American comic book writer (1958–2004)

Kathleen Louise Worley (March 16, 1958 – June 6, 2004) was an American comic book writer, best known for her work on Omaha the Cat Dancer, a sexually explicit anthropomorphic animal comic book series about a female stripper. Worley was also a musician, and a writer and performer for the science fiction comedy radio program Shockwave Radio Theater. She died of lung cancer.

==Biography==
Worley was born in Belleville, Illinois on March 16, 1958. After moving to Minneapolis, Minnesota in the 1970s, she became one of the early contributors the Shockwave Radio Theater there.

While in the process of divorcing from her husband, she and cartoonist and musician Reed Waller began a romantic and professional relationship. Moving in together, they wrote songs and performed, both as a duet and with local bands, as well as being popular figures at Minicon and other science fiction conventions.

In the mid 1980s, Waller and Worley began collaborating on Omaha the Cat Dancer, which had originated as a strip by Waller in the local fanzine Vootie, before evolving into a nationally distributed comic book series published by Kitchen Sink Press. Four pages into issue #2, Waller suffered writer's block, and Worley offered "a few tentative suggestions about directions for the storyline, new characters, anything she could think of that might help...." At his invitation, she became the series' writer, enhancing its characterization and themes. In 1988, Waller identified them both as bisexual in the letters column of the series.

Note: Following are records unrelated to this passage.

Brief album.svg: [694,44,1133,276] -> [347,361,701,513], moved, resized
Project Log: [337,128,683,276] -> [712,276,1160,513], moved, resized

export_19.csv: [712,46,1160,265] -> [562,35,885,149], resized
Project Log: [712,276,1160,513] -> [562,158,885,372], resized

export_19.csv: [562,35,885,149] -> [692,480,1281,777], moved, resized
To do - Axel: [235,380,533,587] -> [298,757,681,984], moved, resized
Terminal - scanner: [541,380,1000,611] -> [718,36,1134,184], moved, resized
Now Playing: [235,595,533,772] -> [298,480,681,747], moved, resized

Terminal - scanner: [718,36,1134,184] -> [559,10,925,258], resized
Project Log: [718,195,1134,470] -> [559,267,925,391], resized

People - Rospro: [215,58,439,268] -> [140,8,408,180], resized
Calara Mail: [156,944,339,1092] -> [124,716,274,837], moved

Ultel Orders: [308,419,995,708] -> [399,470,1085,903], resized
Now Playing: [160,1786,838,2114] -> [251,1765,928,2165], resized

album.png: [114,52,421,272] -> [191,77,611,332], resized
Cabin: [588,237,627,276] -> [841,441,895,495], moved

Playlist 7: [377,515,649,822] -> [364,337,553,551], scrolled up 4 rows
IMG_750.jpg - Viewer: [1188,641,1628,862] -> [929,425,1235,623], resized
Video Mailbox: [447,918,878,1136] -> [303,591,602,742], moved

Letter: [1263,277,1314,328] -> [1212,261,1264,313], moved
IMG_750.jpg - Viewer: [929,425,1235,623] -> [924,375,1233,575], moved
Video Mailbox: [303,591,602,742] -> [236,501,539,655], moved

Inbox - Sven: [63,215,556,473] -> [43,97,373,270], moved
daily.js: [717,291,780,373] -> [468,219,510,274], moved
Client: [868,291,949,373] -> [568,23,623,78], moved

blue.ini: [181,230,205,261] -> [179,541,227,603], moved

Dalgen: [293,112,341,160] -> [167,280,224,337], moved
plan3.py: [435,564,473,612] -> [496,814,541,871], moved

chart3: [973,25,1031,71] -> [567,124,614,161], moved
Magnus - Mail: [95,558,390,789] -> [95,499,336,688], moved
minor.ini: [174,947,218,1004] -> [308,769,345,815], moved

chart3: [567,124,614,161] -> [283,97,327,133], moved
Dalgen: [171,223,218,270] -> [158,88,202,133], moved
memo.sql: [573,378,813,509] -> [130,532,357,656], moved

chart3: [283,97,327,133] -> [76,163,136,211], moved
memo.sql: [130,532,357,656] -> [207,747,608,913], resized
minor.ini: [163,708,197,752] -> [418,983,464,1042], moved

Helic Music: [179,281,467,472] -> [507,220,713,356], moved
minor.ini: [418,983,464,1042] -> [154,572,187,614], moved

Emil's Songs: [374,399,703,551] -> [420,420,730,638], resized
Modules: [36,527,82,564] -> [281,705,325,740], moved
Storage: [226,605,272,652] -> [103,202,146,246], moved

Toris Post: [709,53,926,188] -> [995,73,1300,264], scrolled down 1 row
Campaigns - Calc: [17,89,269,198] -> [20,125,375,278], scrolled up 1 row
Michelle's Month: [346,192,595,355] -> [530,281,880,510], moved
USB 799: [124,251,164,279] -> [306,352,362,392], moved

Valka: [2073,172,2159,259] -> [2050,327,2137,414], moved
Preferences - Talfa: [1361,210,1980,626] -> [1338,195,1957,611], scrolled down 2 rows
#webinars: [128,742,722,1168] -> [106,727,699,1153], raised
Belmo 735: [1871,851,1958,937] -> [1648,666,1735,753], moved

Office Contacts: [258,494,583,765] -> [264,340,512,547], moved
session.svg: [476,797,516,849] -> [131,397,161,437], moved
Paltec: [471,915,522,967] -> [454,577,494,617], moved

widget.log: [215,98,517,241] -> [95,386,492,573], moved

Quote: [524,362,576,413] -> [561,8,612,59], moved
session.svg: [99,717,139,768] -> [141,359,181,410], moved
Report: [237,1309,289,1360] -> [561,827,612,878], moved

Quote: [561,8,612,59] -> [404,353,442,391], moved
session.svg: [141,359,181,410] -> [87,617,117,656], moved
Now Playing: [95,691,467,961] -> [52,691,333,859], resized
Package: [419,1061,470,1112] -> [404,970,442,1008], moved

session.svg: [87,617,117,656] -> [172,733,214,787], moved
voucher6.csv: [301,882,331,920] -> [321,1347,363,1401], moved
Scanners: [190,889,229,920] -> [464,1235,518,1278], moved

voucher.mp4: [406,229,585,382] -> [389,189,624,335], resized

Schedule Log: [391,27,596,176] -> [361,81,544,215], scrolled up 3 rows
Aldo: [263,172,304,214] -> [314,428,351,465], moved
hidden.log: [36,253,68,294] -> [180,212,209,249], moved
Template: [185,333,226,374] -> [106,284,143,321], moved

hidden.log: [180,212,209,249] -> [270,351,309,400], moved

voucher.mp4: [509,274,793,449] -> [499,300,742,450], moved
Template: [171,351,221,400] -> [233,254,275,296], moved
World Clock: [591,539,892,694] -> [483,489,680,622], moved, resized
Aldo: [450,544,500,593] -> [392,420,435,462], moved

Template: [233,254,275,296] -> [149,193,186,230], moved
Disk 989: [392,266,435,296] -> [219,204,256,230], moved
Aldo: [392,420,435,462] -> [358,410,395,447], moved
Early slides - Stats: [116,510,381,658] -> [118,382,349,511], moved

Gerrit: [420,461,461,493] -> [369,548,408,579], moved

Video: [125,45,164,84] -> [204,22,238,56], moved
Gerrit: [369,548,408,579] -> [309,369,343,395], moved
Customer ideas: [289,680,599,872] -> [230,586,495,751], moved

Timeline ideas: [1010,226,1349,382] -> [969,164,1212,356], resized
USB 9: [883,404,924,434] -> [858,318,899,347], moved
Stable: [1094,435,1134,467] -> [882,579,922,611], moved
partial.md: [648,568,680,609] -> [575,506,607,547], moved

Omaha went on hiatus when Worley and Waller were both injured in a car accident; this hiatus was greatly extended when they had an acrimonious parting, which made their attempts at working together difficult. During this time, Worley wrote comics for various publishers, including Mulkon Empire for Tekno Comix, The Real Adventures of Jonny Quest for Dark Horse, Roger Rabbit for Disney, and a "Year One" annual issue of Wonder Woman. She married comic book writer Jim Vance, with whom she moved to Tulsa, Oklahoma, and had a son and daughter.

In 2002, she and Waller reached a deal with Fantagraphics to reprint Omaha, with an additional 100 pages. However, she was diagnosed with cancer, and she died June 6, 2004. Vance and Waller would later complete the Omaha series together, based on notes left by Worley.